Había una vez un sol al que le costaba muuuucho levantarse por las mañanas. Empezaba a amanecer casi sin ganas, muy despacio y, algunos días, hasta se volvía a acostar, dejando totalmente despistados a los habitantes del borde del mundo. Luego, al rato, volvía a sacar una pierna gaseosa de luz brillante y decidía, finalmente, levantarse del todo y dar una vuelta alrededor del mundo de la tierra, de todo el mundo de la tierra, para que fuese de día en cada uno de sus puntos y todo pudiese funcionar.
El sol sabía que si él no salía tendría muchas quejas en forma de súplicas, rezos, maldiciones y todas esas cosas que lanzaban las personas de todos los puebles cuando no todo iba justo como querían. Era consciente de que si algún día se quedaba en la cama, como muchas veces le apetecía, nada funcionaría. Todo dependía de él, en realidad, absolutamente todo. Muchos días eso era lo que le hacía seguir adelante, aunque a veces, estando él solo con sus pensamientos, se daba cuenta de que ser tan importante le cansaba un poco.
Un día el sol se puso malito. No estaba seguro de si le dolía la cabeza o el alma, pero tenía muy alta la temperatura. Intentó un par de veces amanecer, pero al final le venció la desidia y se quedó todo el día en la cama. No quería ni imaginar lo que ocurriría. Algo horrible, seguro, pero él, aun así, no quería salir.

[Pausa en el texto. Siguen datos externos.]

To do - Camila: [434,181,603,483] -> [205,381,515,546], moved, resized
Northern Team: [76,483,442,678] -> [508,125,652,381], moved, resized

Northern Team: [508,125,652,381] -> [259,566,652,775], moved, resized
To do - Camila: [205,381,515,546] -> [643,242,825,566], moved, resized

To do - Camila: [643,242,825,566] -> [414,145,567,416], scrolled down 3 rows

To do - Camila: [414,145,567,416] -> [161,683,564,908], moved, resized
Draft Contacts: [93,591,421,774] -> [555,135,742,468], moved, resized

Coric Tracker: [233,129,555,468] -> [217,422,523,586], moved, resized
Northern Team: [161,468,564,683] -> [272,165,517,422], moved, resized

Sin darse cuenta se quedó dormido porque, en realidad, estaba muy cansado de llevar una vida tan rutinaria y, aunque llena de responsabilidades, poco elegida, y a las horas despertó. Su primera idea era bonita, todavía con un pie en el sueño, pero pronto recordó que hoy no había hecho lo que debía y le entró una intranquilidad terrible.
Abrió un ojo y no pudo ni creerse lo que vio: en algunos lugares de la tierra ¡¡¡era de día!!!

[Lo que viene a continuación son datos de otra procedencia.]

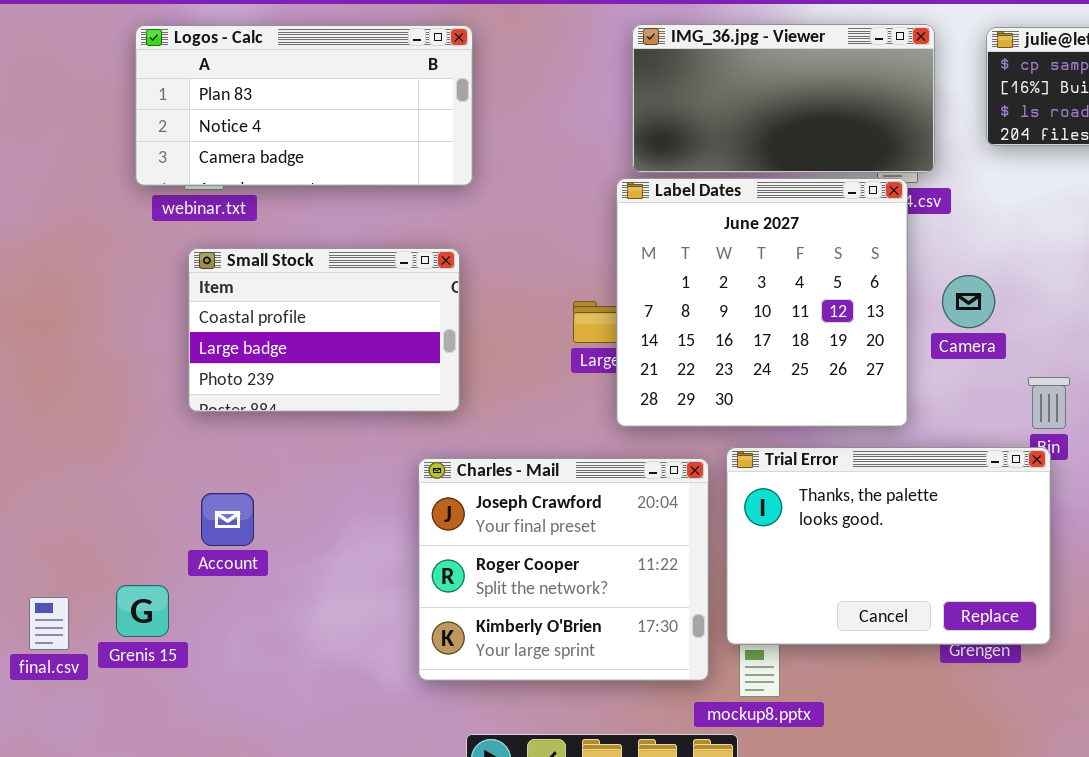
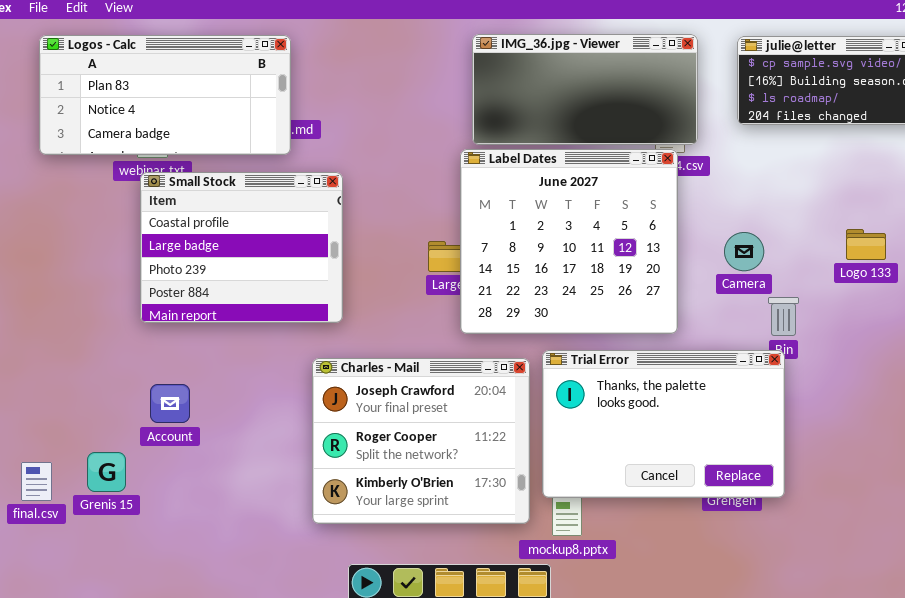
Logos - Calc: [135,25,473,186] -> [39,35,291,155], moved
Small Stock: [188,248,460,412] -> [140,172,343,323], resized
Camera: [942,275,995,328] -> [724,232,764,271], moved

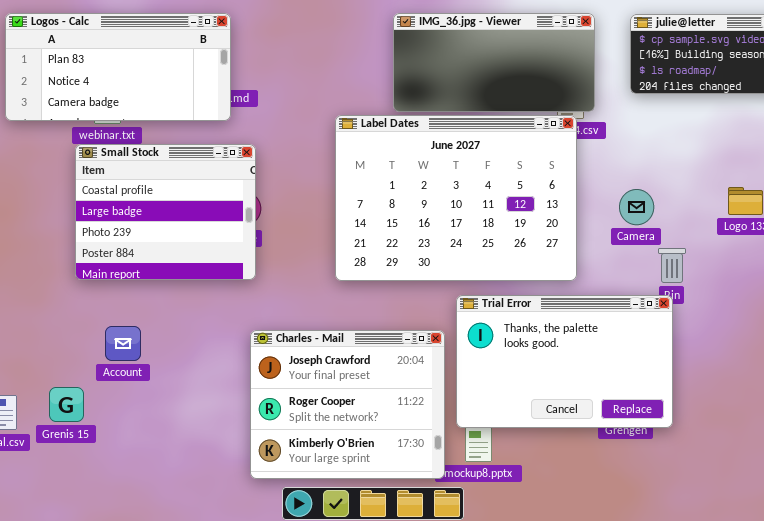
Label Dates: [460,149,678,334] -> [335,115,577,281], resized
Small Stock: [140,172,343,323] -> [75,144,256,280], moved
Charles - Mail: [312,358,530,524] -> [250,330,445,479], moved

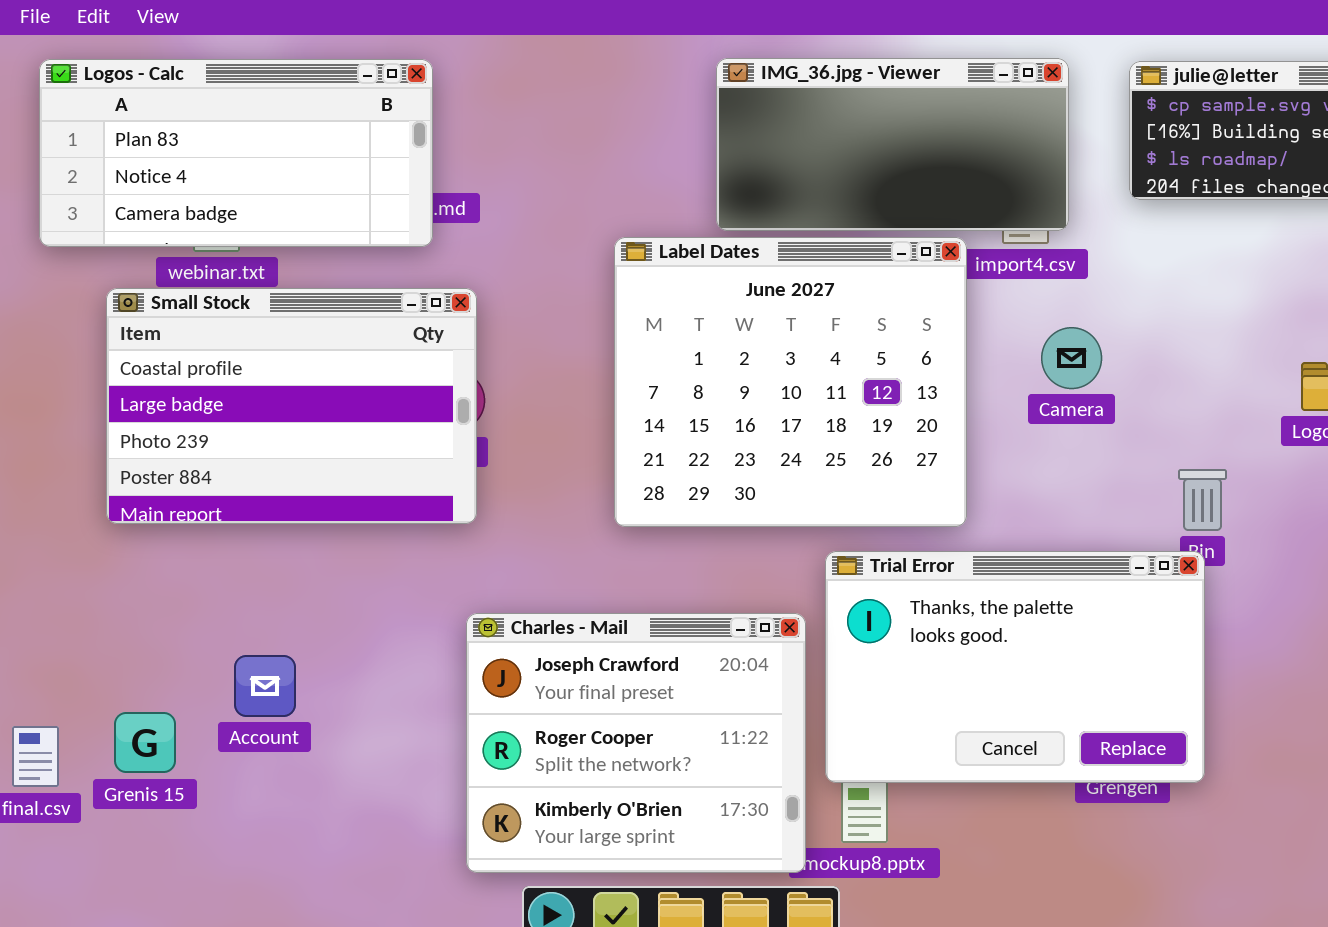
Label Dates: [335,115,577,281] -> [614,237,967,527], resized
Small Stock: [75,144,256,280] -> [106,288,477,524], resized
Camera: [619,189,654,225] -> [1041,327,1102,389], moved
Account: [105,326,141,361] -> [234,655,296,717], moved

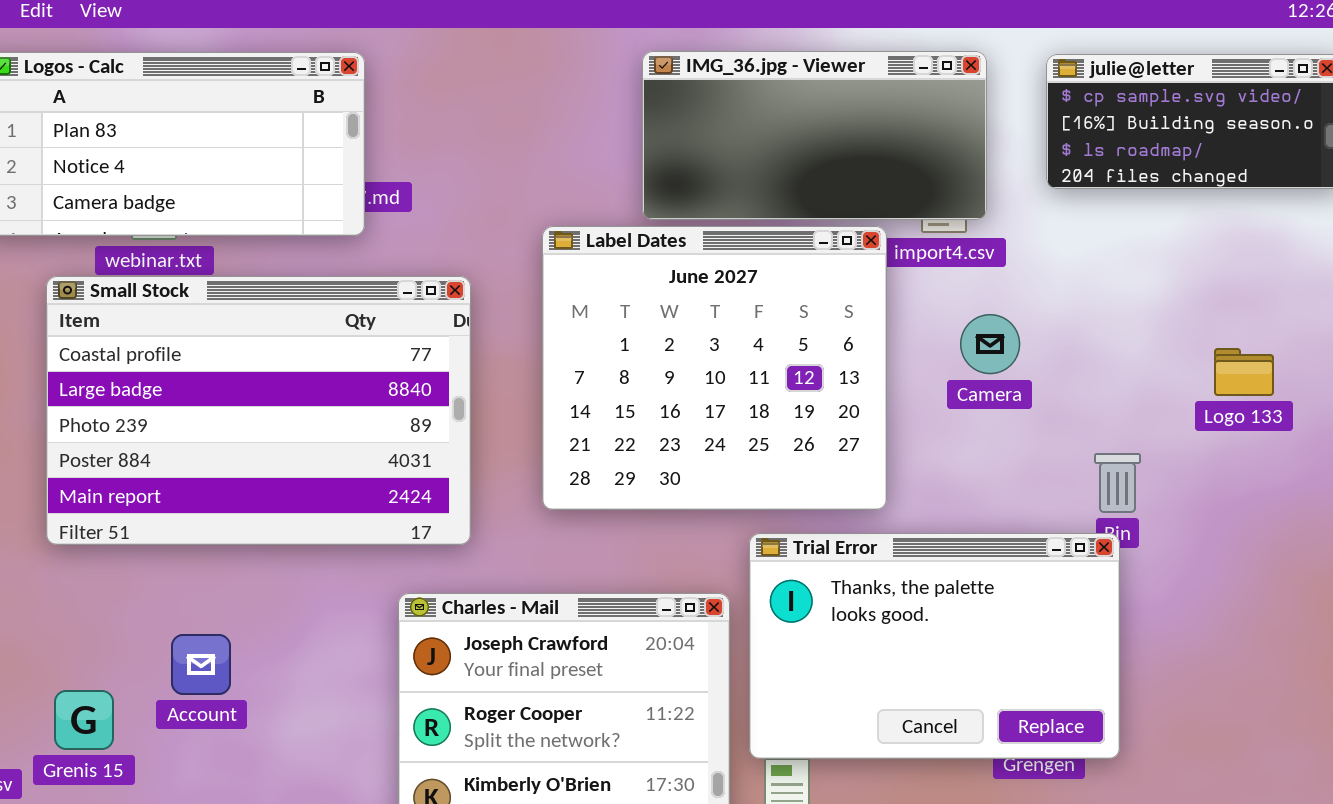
Small Stock: [106,288,477,524] -> [46,276,471,545], resized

Abrió el otro ojo en seguida y se quedó completamente fascinado por todo lo que estaba pasando. Definitivamente, ¡¡¡era de día!!! La tierra y todos los demás planetas estaban girando alrededor suyo. Y cada uno llevaba, exactamente, el ritmo que necesitaba, tomaban de él su luz aunque estuviese dormido, malito o despistado. Cada uno hacía su camino y seguía vivo, teniéndole en cuenta como algo muy importante para la vida de todos aquellos planetas.

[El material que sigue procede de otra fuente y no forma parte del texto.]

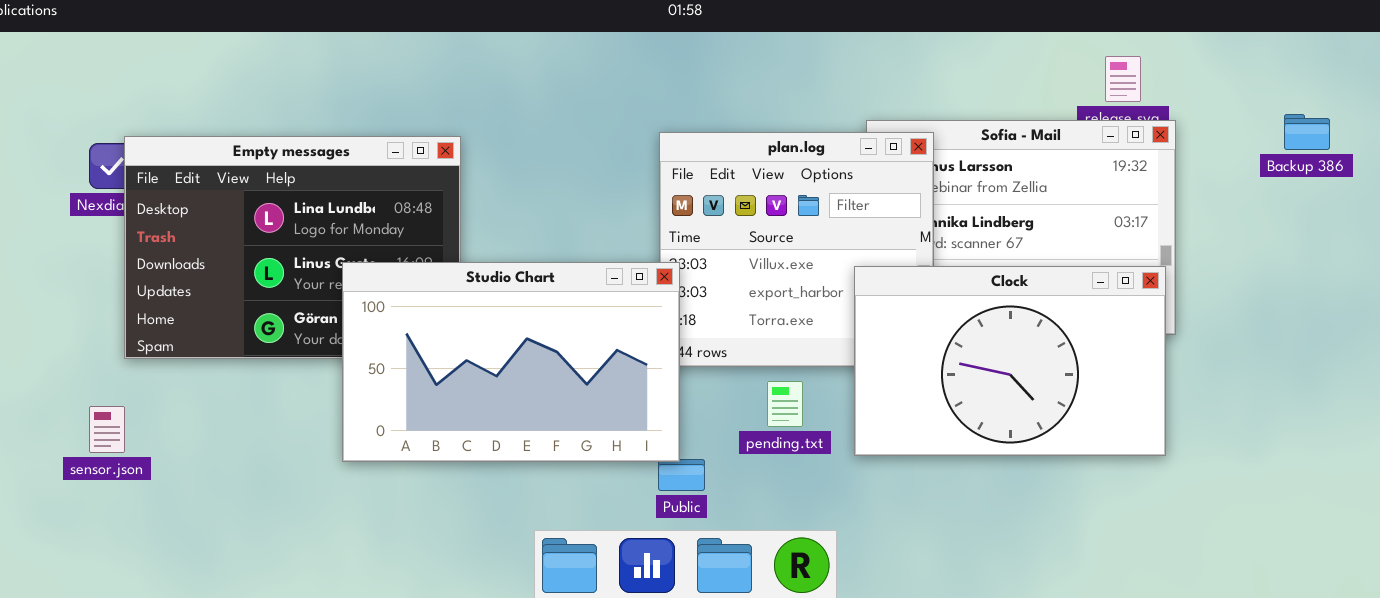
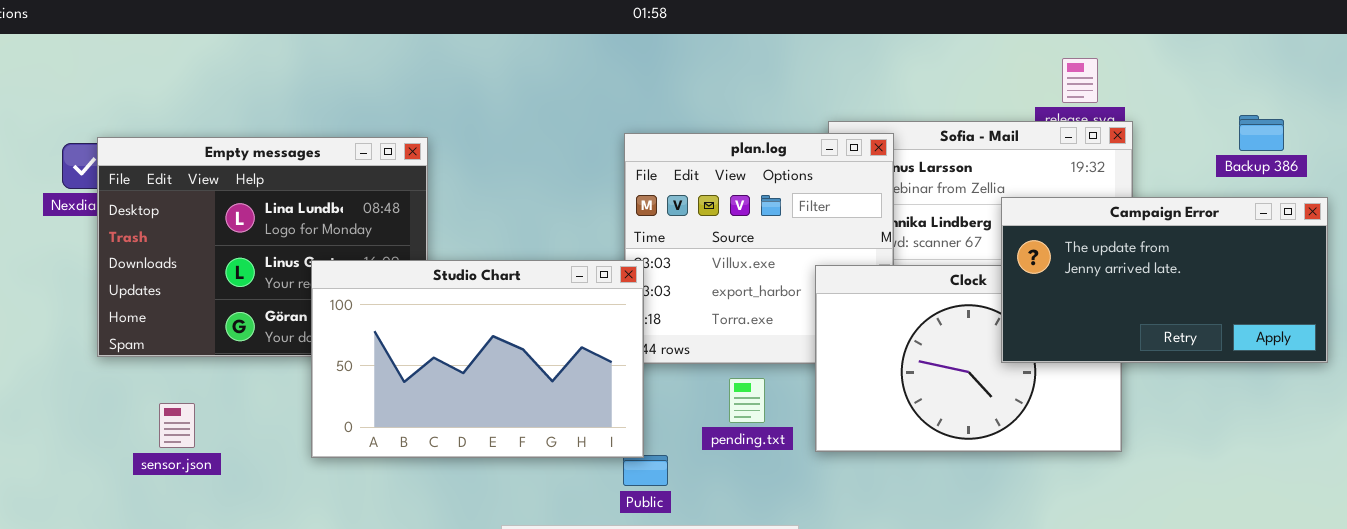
Campaign Error: none -> [1001,197,1328,363], opened
sensor.json: [89,406,125,453] -> [159,403,195,448], moved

Ni se habían enfadado con él ni nada malo había pasado porque el sol no fuese a trabajar un día.
Al principio, no sabía qué pensar; en realidad, ¿sería que no le necesitaban? ¿Se estarían aprovechando de él sin tener en cuenta que no se encontraba bien?
Entre tanta confusión, recordó la frase de su abuela, una abuela que él había tenido y que le cuidó millones y millones de años. La frase decía algo muy simple: «si no te gusta lo que ves, cambia de posición».
Así que el sol dejó de pensar mal de todo lo que estaba ocurriendo y se paró a mirar bien las cosas.
De repente…, se dio cuenta de que nunca había sido necesario salir a dar esas vueltas al rededor del mundo, de repente se dio cuenta de que lo único que tenía que hacer era ser él mismo, encontrar su sitio y brillar tal como su naturaleza era. En realidad, siempre habían funcionado las cosas como este día, pero él se sentía lo más importante del universo y trabajaba y trabajaba para los demás sin acordarse de sí mismo, pero sin recordar por qué lo hacía.
Ahora el sol decidió dedicarse a estar muy centrado, a hacer las cosas que de verdad le gustaban, que son las que mejor le salen y por ello las que más aportan a todos, y a dejar que cada uno tome su propia órbita, ya que es ser más responsable con ellos dejar que lo hagan.
Ahora les miraría muy sonriente y tranquilo desde ese lugar en el que se encontraba tan a gusto que podía aportar más que desde ningún otro: su centro.